Este retorno (Eterno Retorno?) é também outra das dimensões desta “abertura”. O tema do tempo desarrumado mantém-se, não apenas pela presença de Daniel (o Sandman futuro), como do pai dos Eternos, e ainda o símbolo, relativamente claro, do relógio derretido. Recordemo-nos de que o tempo, de acordo com a física contemporânea, é uma dimensão tão plástica como as outras e, teoricamente, seria possível manipulá-la como as dimensões e propriedades físicas se tivéssemos nós, humanos, acesso às forças que o controlassem. Como a gravidade, por exemplo. Mas o Sandman representa um nível de existência que não é o dos seres humanos, como esta obra não deixa de demonstrar ao fazer-nos percorrer as dezenas, senão centenas, de espécies contraditórias e diversas desse seu universo, e que sobrevivem ao grande cataclismo, dos seres mortais. Sandman tem acesso a essa gravidade, capaz de distorcer não apenas as dimensões espaciais, tais como aquelas que são distorcidas pela trilha visual em percursos e composições de página inusitadas (mesmo que ainda “naturalizadas” em termos de protocolo de leitura), como ainda nas temporais, permitindo que o fim de Sandman. Overture seja precisamente a abertura da saga de Sandman, iniciada no início de 1989: para além da fórmula rezada pelo raptor de Morfeus, desenhada como uma espécie de armadilha, vemos uma imagem derradeira, possivelmente delineada ou arte-finalizada de novo por Williams, recuperando a página titular desenhada por Sam Kieth e Mike Dringenberg no primeiríssimo número da série, “Sleep of the just”, que agora ganha um significado mais denso.

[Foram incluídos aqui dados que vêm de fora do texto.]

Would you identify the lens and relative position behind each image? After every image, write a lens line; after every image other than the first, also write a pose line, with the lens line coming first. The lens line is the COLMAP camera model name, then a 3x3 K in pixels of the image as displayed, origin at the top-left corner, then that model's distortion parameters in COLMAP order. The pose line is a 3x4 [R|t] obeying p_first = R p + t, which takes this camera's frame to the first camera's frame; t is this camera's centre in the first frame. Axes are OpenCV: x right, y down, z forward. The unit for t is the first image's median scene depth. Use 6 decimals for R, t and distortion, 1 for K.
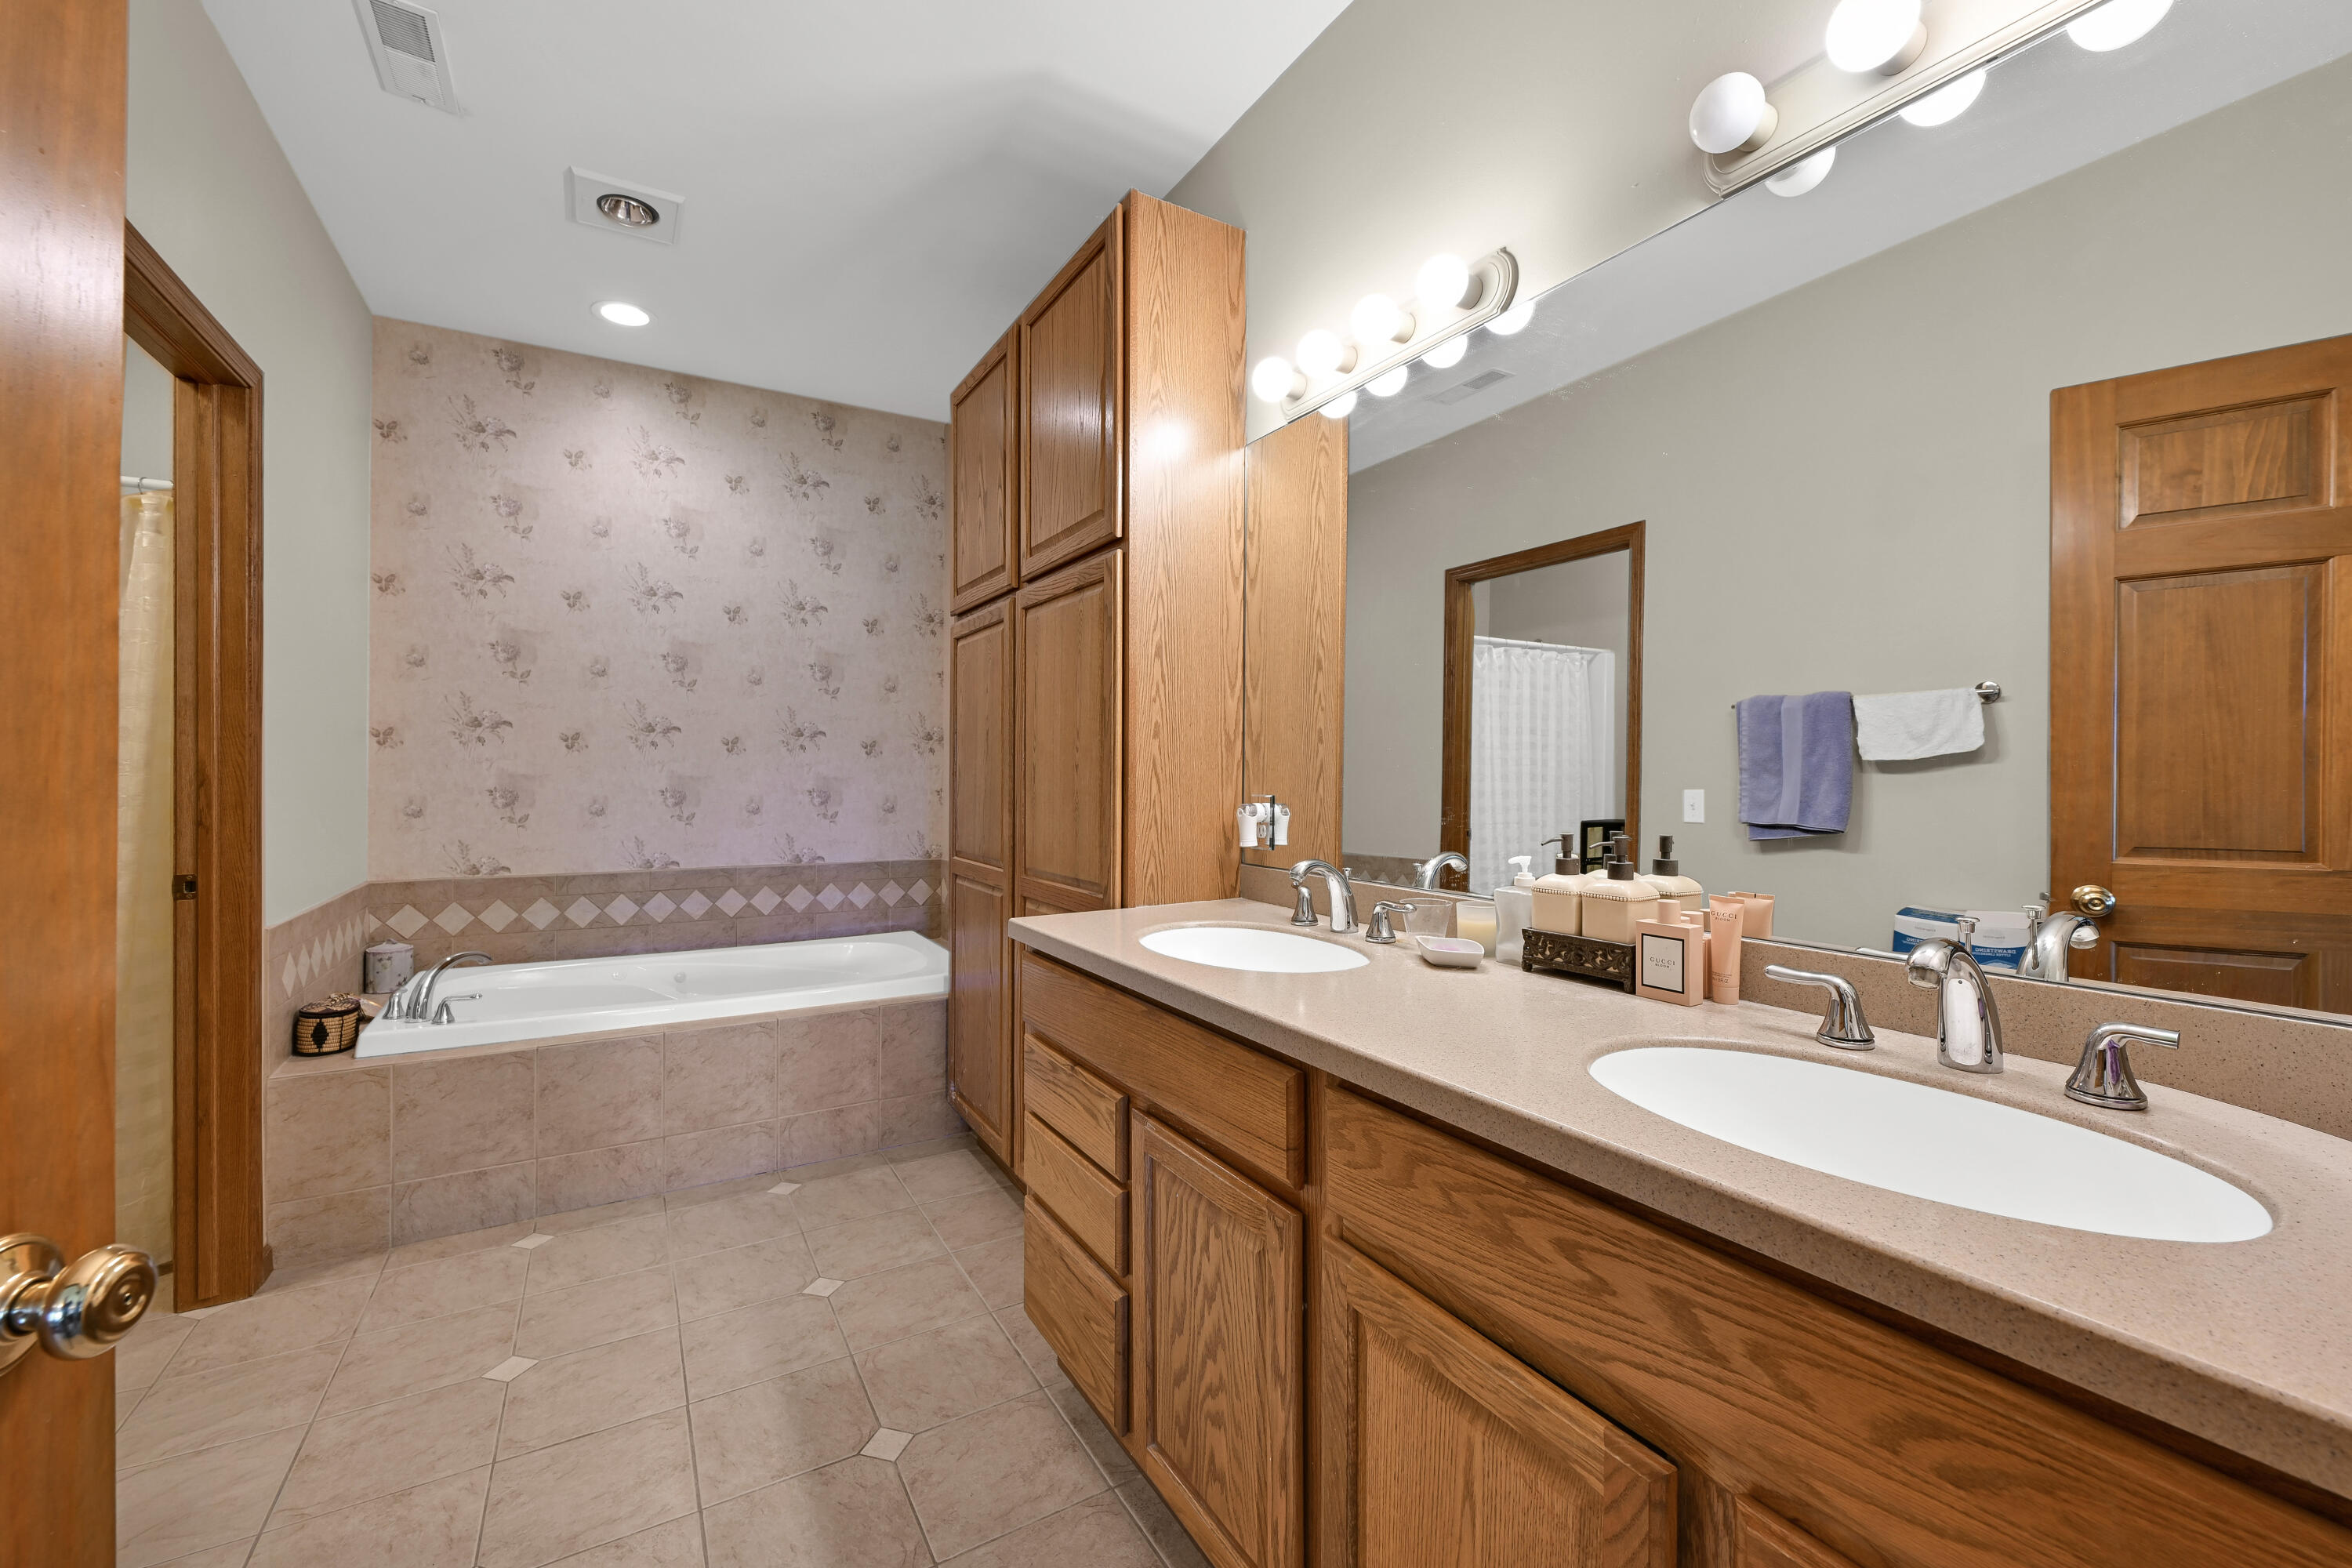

Qual a consequência desse regresso, desse retorno, desta reformulação do universo? Mais uma vez, Gaiman, tal como outros autores-chave da banda desenhada mainstream dos anos 1980-1990, emprega a técnica da reconstrução, da re-arquivação do futuro visitando um hipotético passado. Falamos acima das personagens que são os alienígenas, habitantes do vasto universo, e que sobrevivem. Se olharmos para algumas delas com atenção, apercebemo-nos de que elas configuram muitas vezes certos modelos ou protótipos de personagens conhecidas de outras histórias: robôs gigantes de programas de animação japonesa, um unicórnio vestido como o Príncipe Valente, um monstro demasiado parecido com as personagens de Mercer Mayer, uma personagem parecida com Brainiac da DC, outra com Morbius da Marvel, outra ainda com o monstro de The Watchmen, por sua vez associável a outros monstros de programas televisivos norte-americanos dos anos 1950. E muitas outras que poderão preencher categorias mais ou menos reconhecíveis e clássicas (funny animals, high fantasy, cena de bar intergaláctico, etc.). De certa forma, portanto, levando à ideia de que todas estas personagens sobreviventes não são totalmente dissolvidas com a reescrita do universo, mas antes absorvidas nas histórias, a que o próprio Sandman preside, afinal, como Príncipe das Histórias. Todas e quaisquer personagens que habitam o domínio da imaginação dos seres humanos, portanto, no nosso mundo, são então as notas sobreviventes de um universo desaparecido, mas transfigurado nessa maneira, pela queda de uma entidade como Sandman. A qual agora terá um longo caminho a percorrer. E que podemos nós percorrer de novo.